**TASK REQUIREMENTS**
Extract each line in the items below that contains the string "elev", and list those lines.

(Extracted data entries)
-- -- --

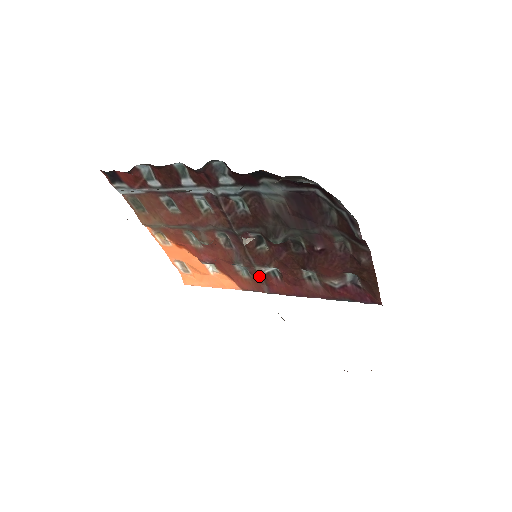
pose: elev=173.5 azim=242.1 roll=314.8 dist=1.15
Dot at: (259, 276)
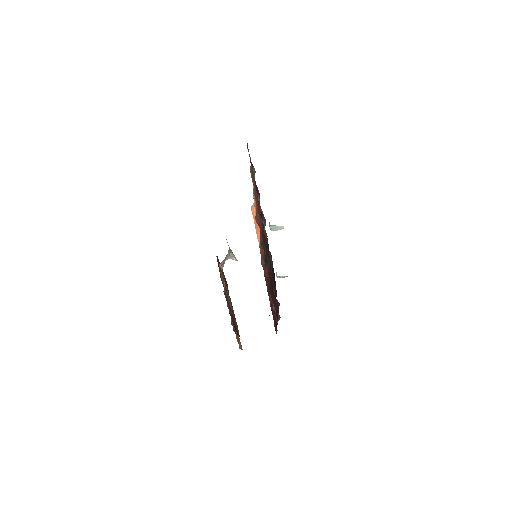
Dot at: occluded
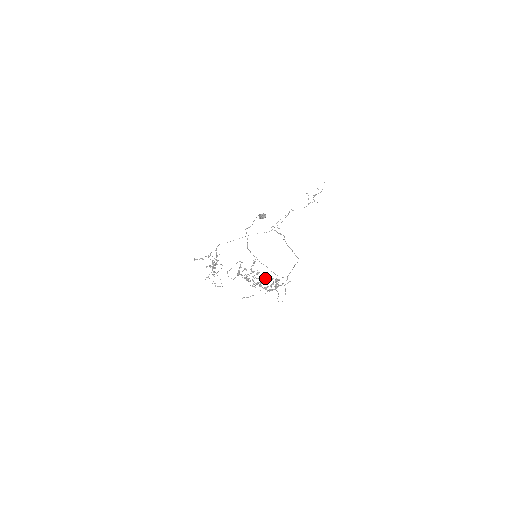
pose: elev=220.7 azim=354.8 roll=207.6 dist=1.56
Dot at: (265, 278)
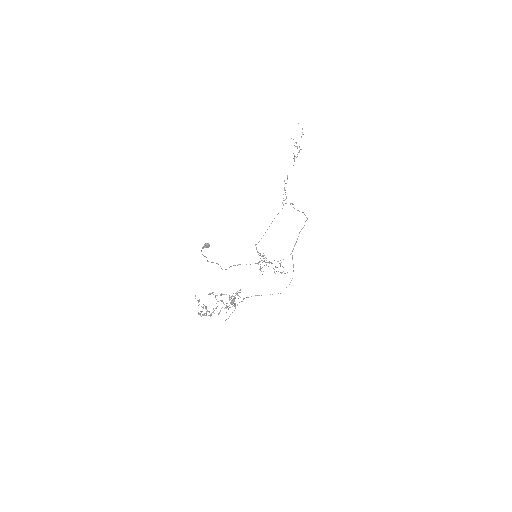
Dot at: occluded
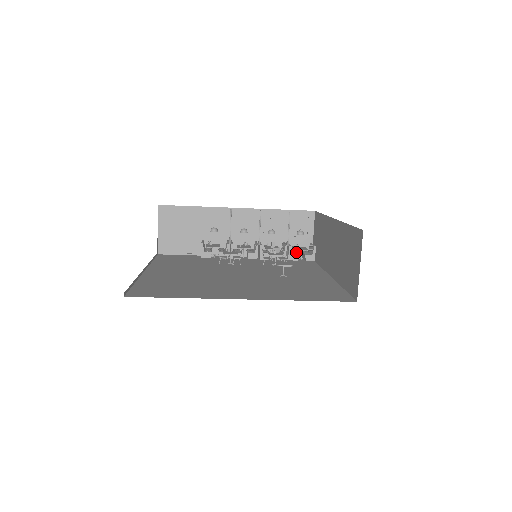
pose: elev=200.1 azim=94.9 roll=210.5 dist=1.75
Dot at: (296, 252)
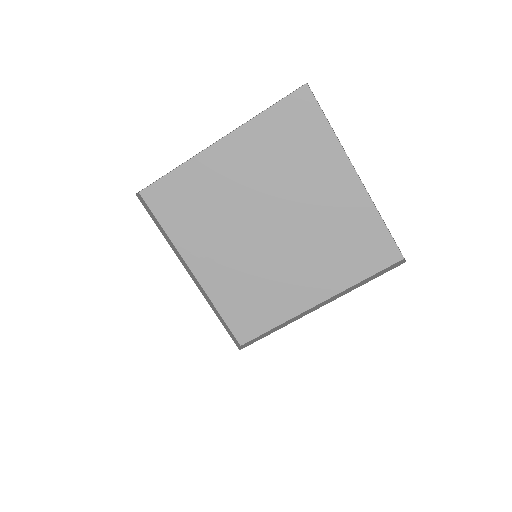
Dot at: occluded
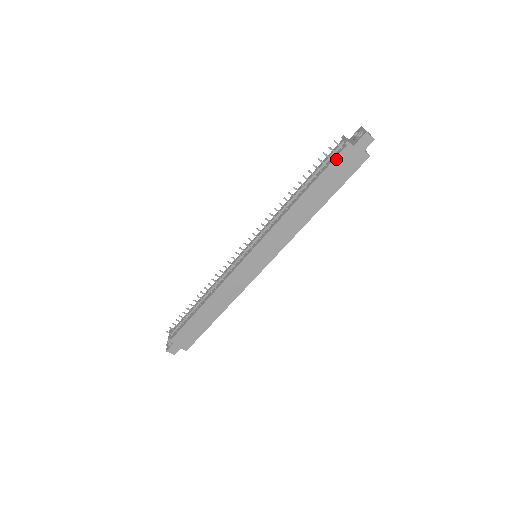
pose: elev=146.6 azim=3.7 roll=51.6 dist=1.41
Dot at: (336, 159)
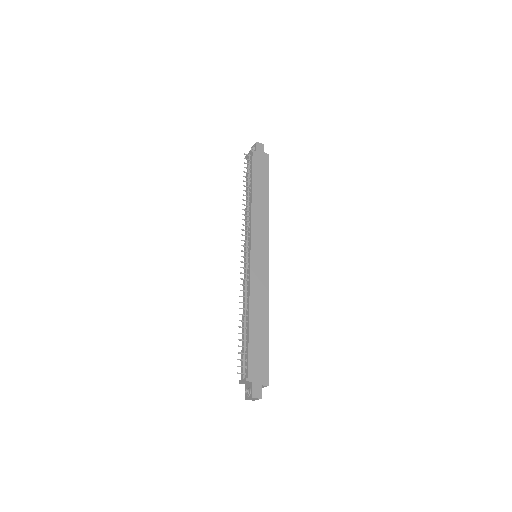
Dot at: (253, 162)
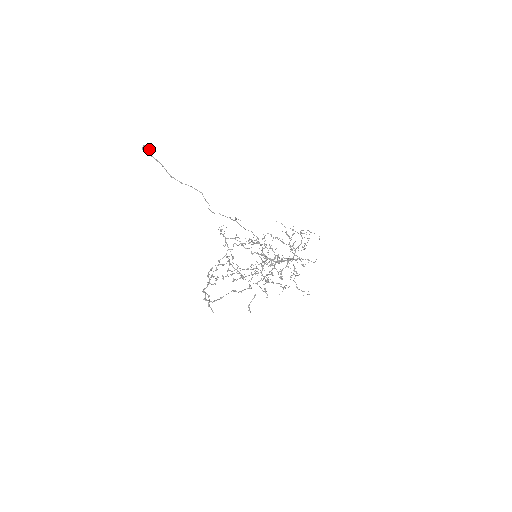
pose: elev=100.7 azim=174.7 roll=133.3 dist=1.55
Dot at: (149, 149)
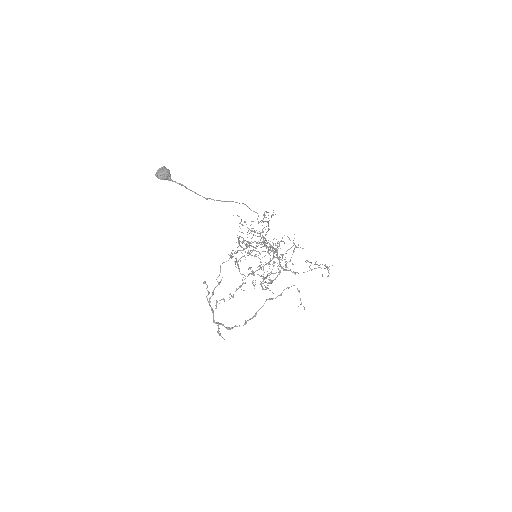
Dot at: (168, 173)
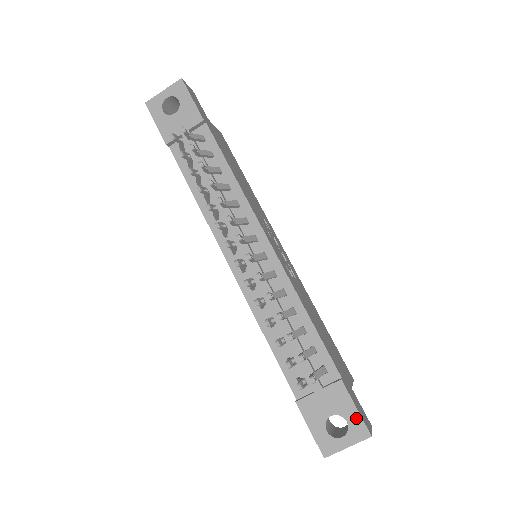
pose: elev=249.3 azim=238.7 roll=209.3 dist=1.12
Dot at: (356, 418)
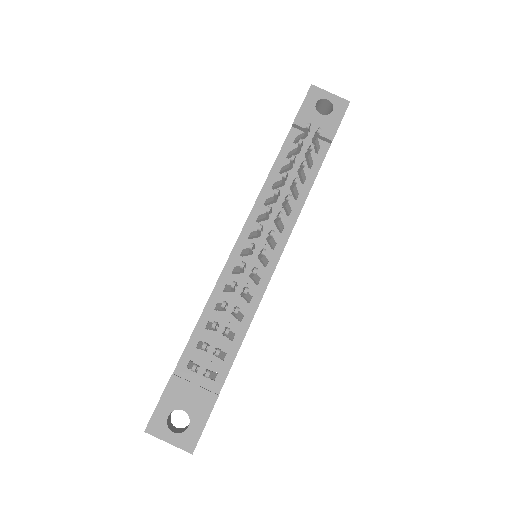
Dot at: (197, 431)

-- -- --

**ANSWER FOR THE TASK**
pose: elev=173.5 azim=242.1 roll=314.8 dist=1.15
pose: elev=220.7 azim=354.8 roll=207.6 dist=1.56
pose: elev=200.1 azim=94.9 roll=210.5 dist=1.75
pose: elev=146.6 azim=3.7 roll=51.6 dist=1.41
pose: elev=100.7 azim=174.7 roll=133.3 dist=1.55
pose: elev=249.3 azim=238.7 roll=209.3 dist=1.12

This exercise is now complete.